**YOUR INSTRUCTIONS:** Render every line of the listing below as a numbered list, skipping any blank lines and leaving the pictures out of your answer.

**DATA IN THIS EXERCISE:**
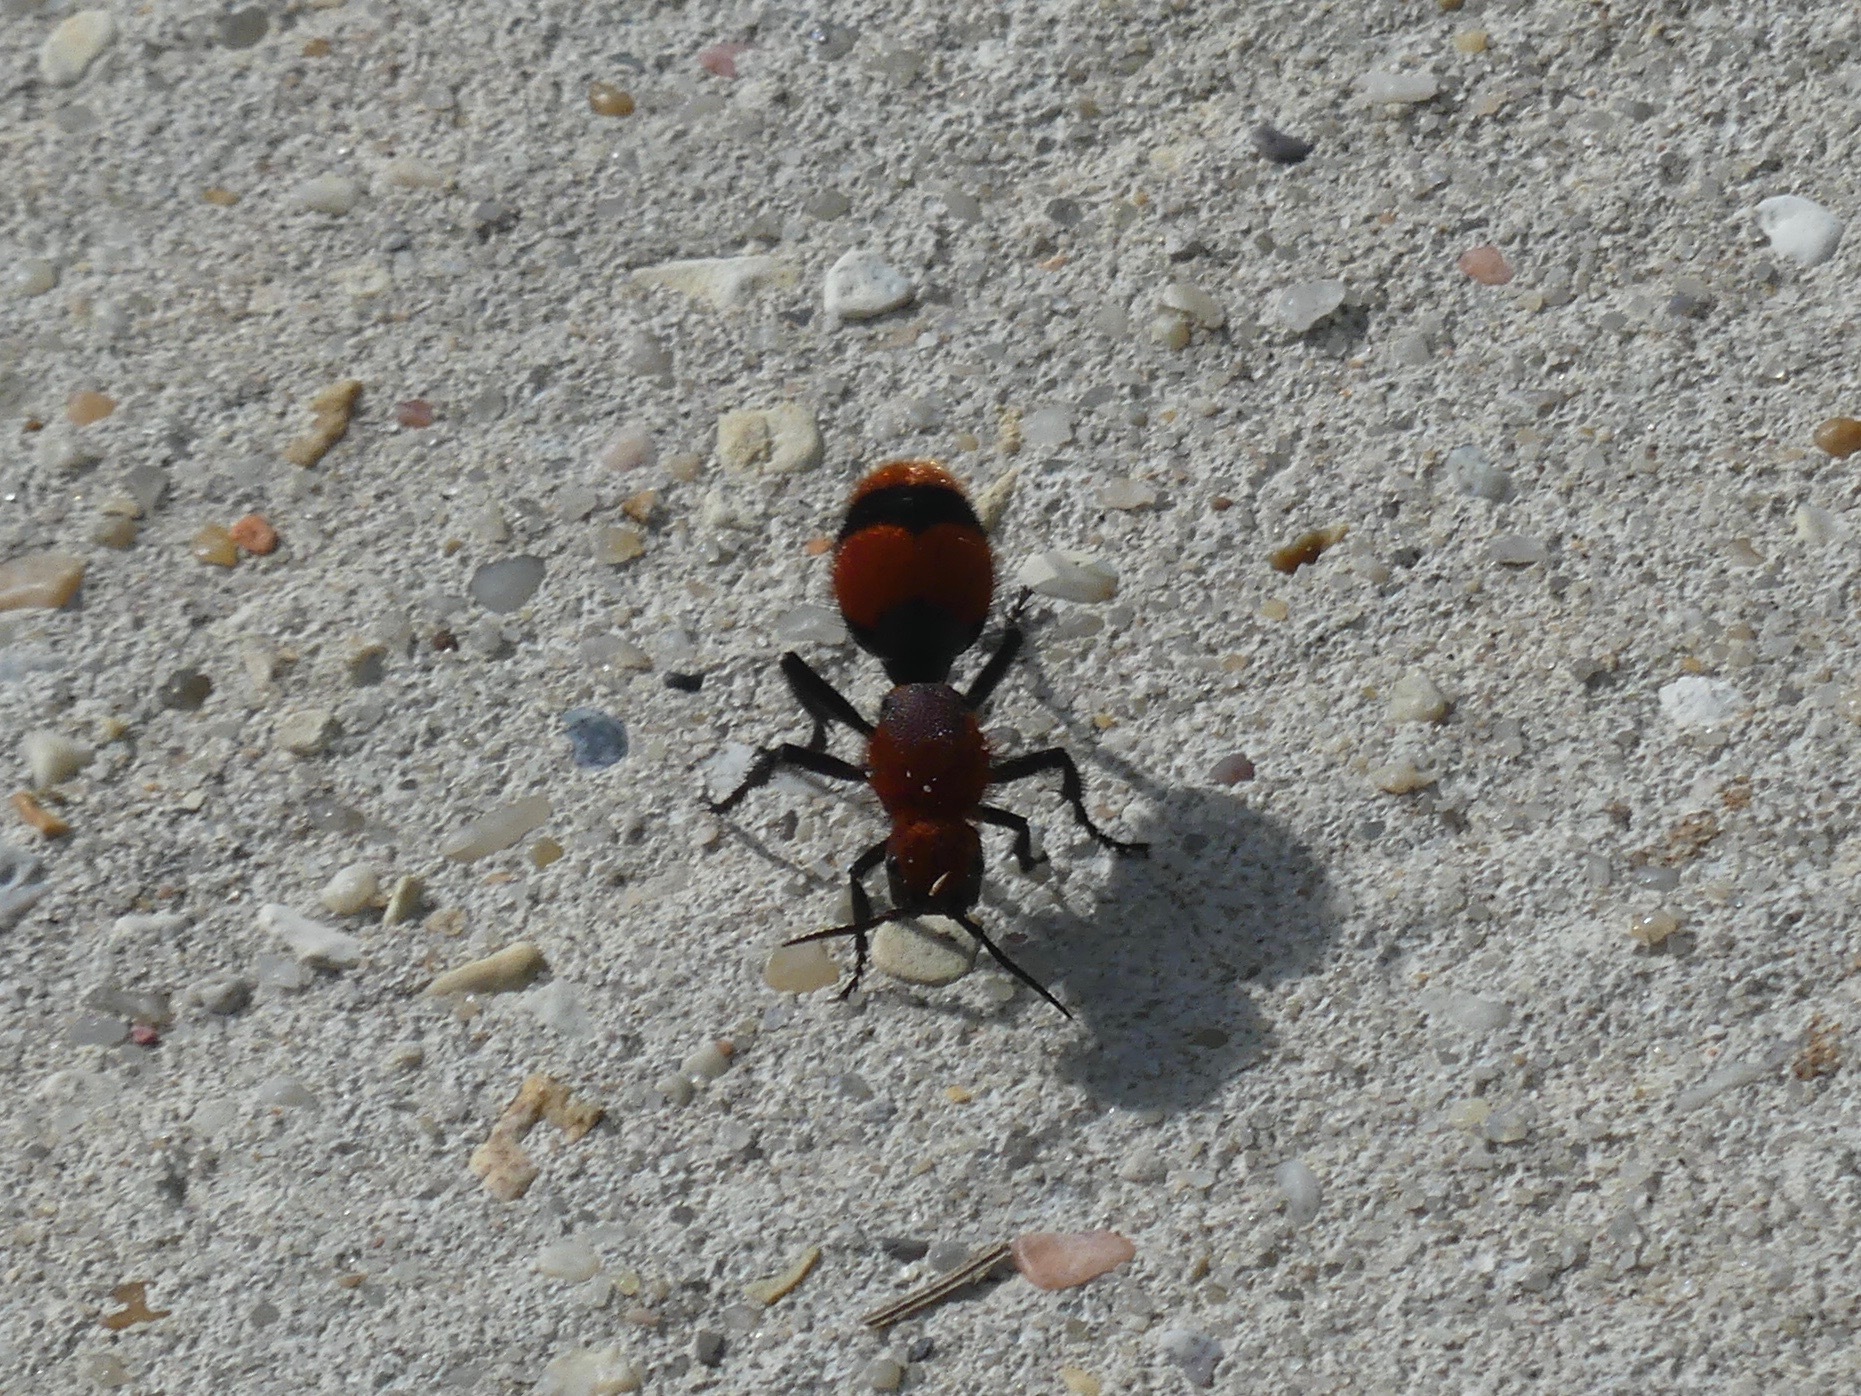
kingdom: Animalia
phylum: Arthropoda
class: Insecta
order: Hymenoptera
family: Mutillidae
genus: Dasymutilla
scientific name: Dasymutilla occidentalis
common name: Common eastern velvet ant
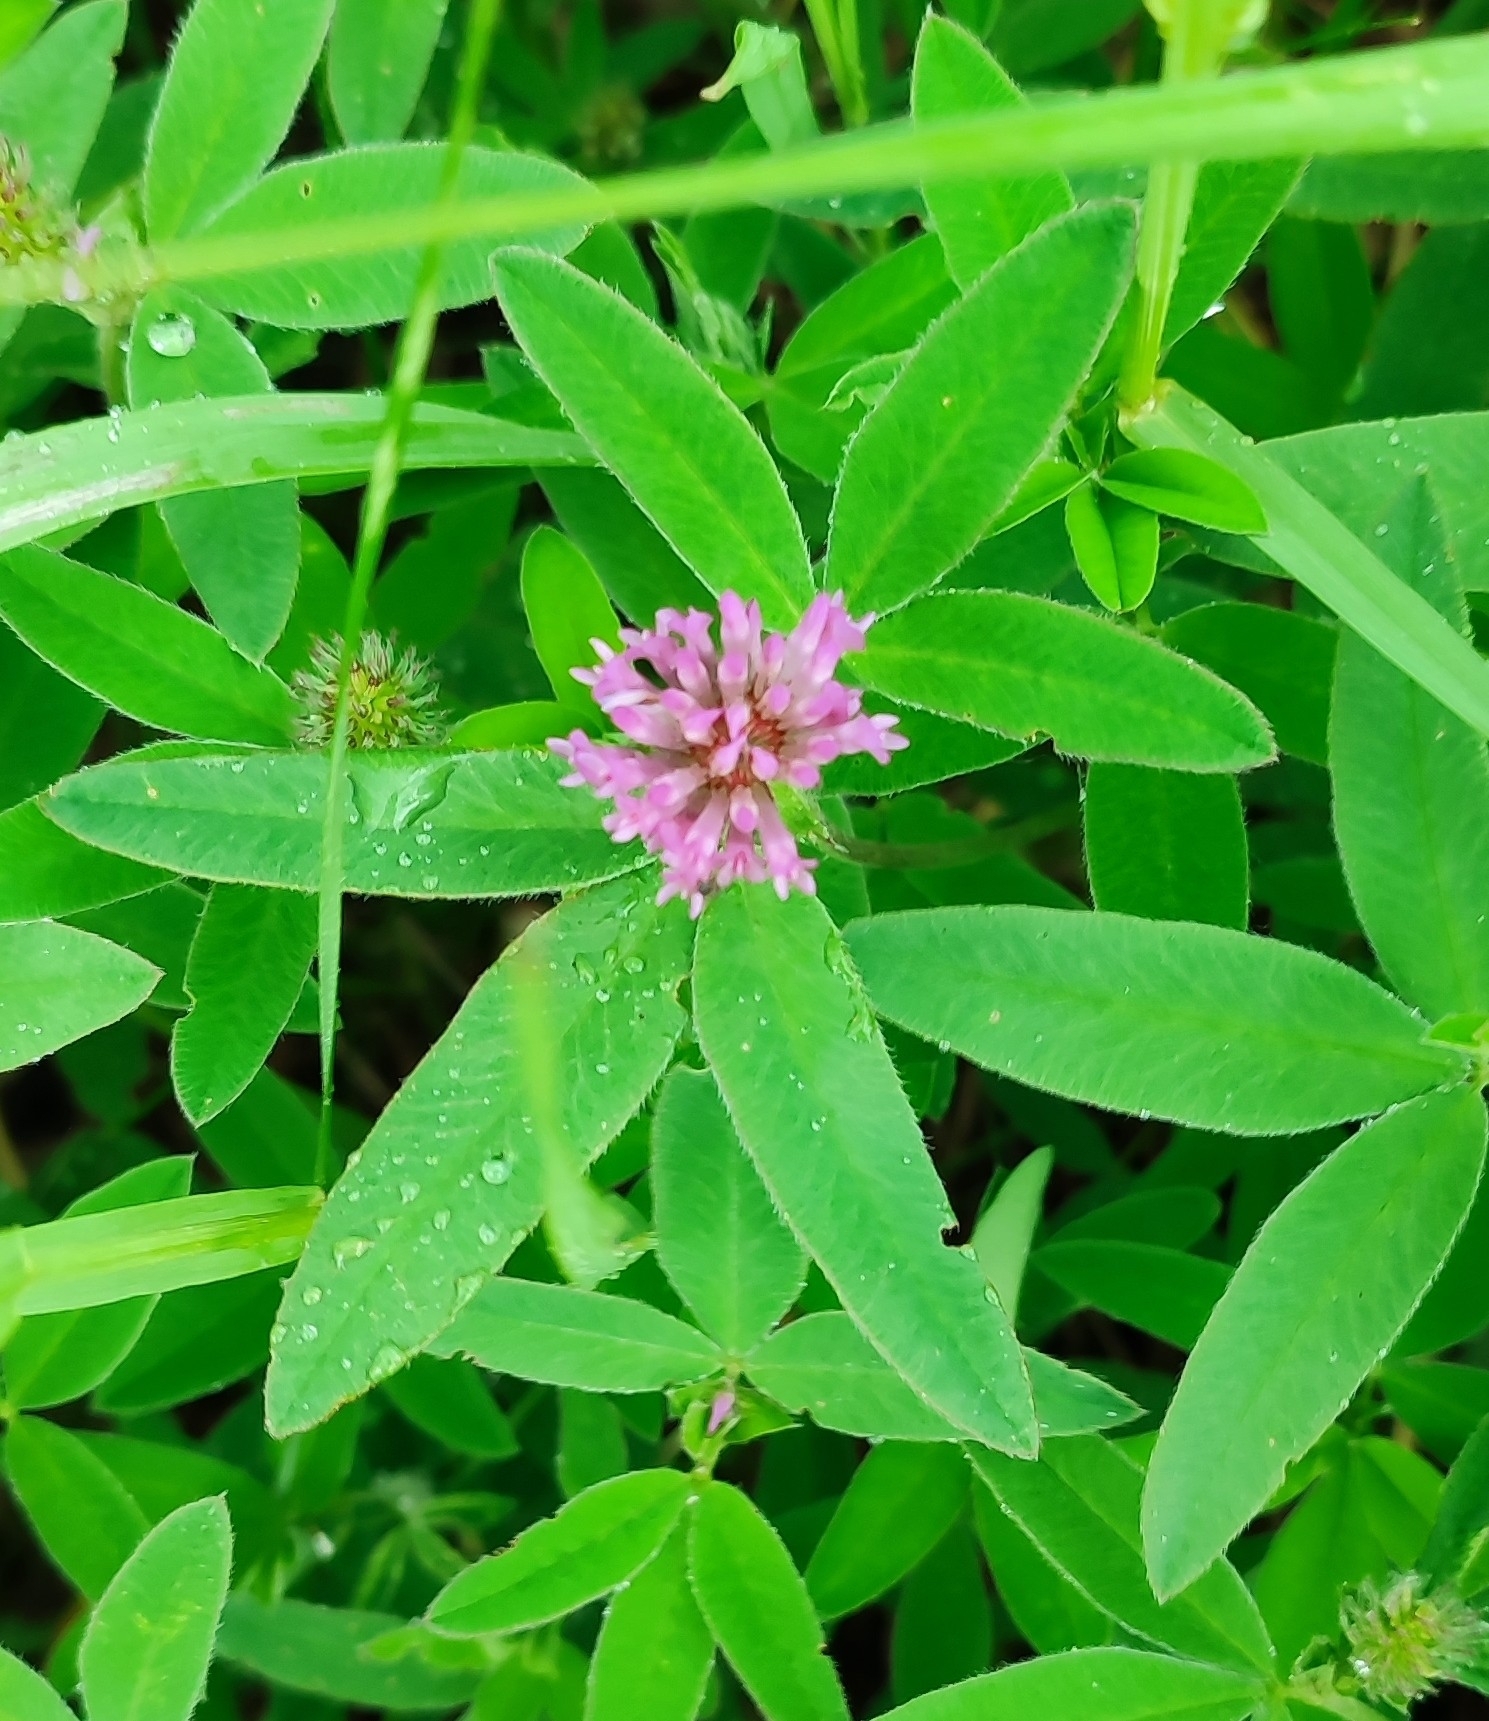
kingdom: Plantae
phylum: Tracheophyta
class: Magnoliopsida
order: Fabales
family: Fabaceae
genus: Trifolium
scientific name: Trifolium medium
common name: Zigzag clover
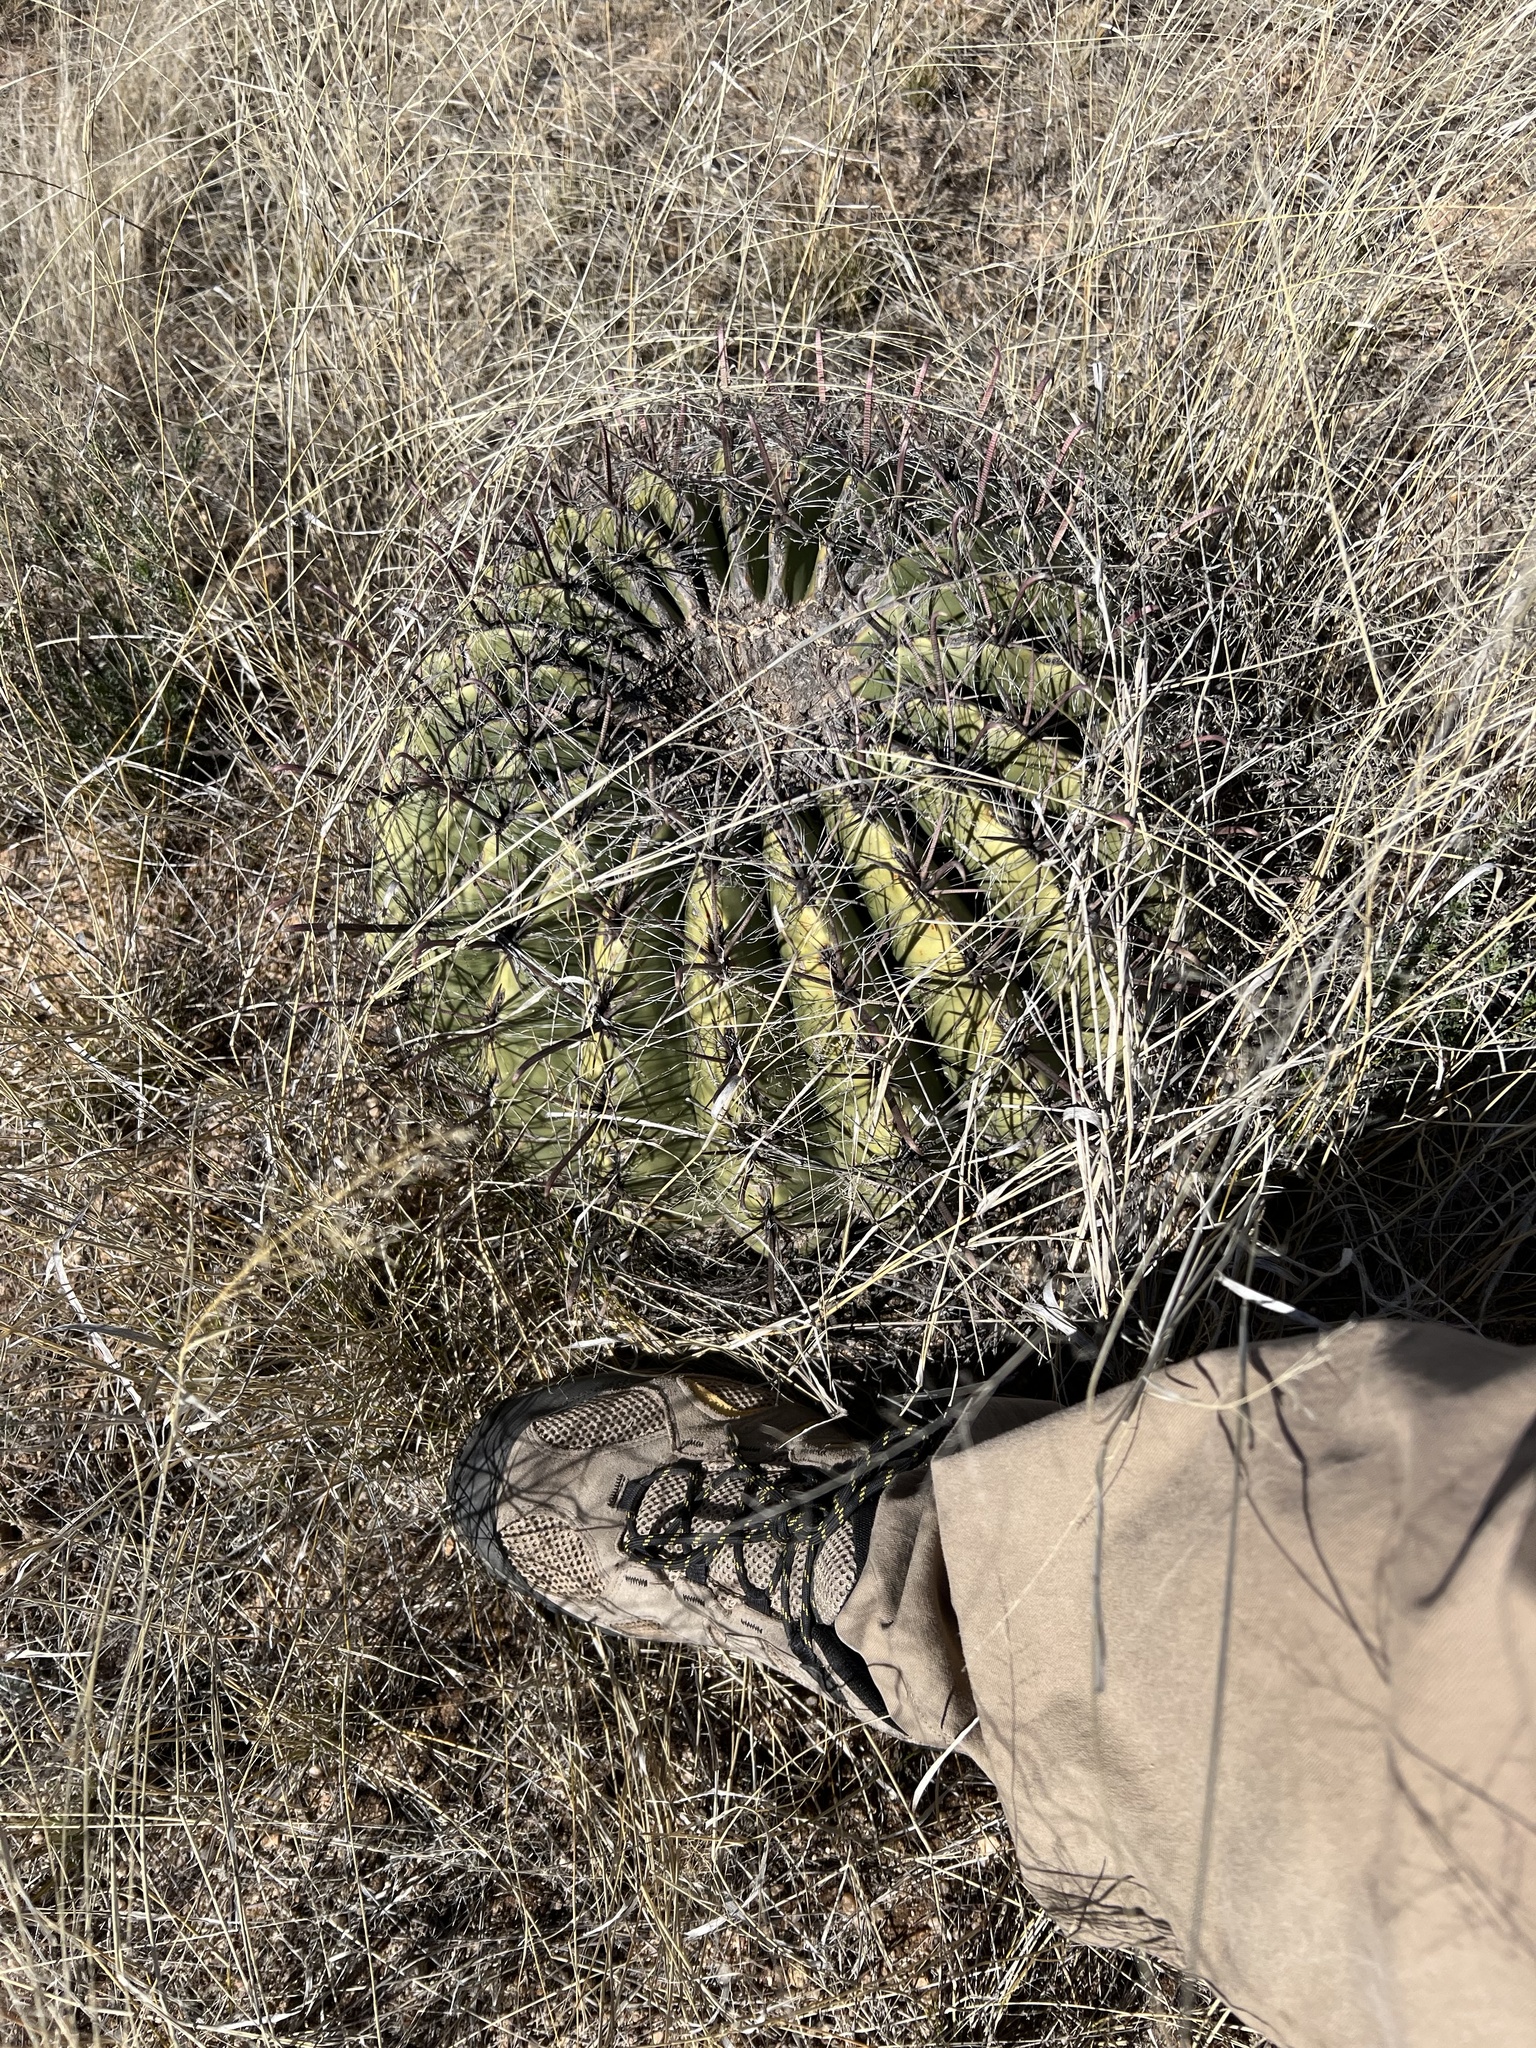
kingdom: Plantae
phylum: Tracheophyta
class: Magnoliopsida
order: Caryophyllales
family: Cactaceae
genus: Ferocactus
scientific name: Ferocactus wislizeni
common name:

**OUTPUT OF THE TASK:**
1. kingdom: Animalia
2. phylum: Arthropoda
3. class: Insecta
4. order: Hymenoptera
5. family: Mutillidae
6. genus: Dasymutilla
7. scientific name: Dasymutilla occidentalis
8. common name: Common eastern velvet ant
9. kingdom: Plantae
10. phylum: Tracheophyta
11. class: Magnoliopsida
12. order: Fabales
13. family: Fabaceae
14. genus: Trifolium
15. scientific name: Trifolium medium
16. common name: Zigzag clover
17. kingdom: Plantae
18. phylum: Tracheophyta
19. class: Magnoliopsida
20. order: Caryophyllales
21. family: Cactaceae
22. genus: Ferocactus
23. scientific name: Ferocactus wislizeni
24. common name:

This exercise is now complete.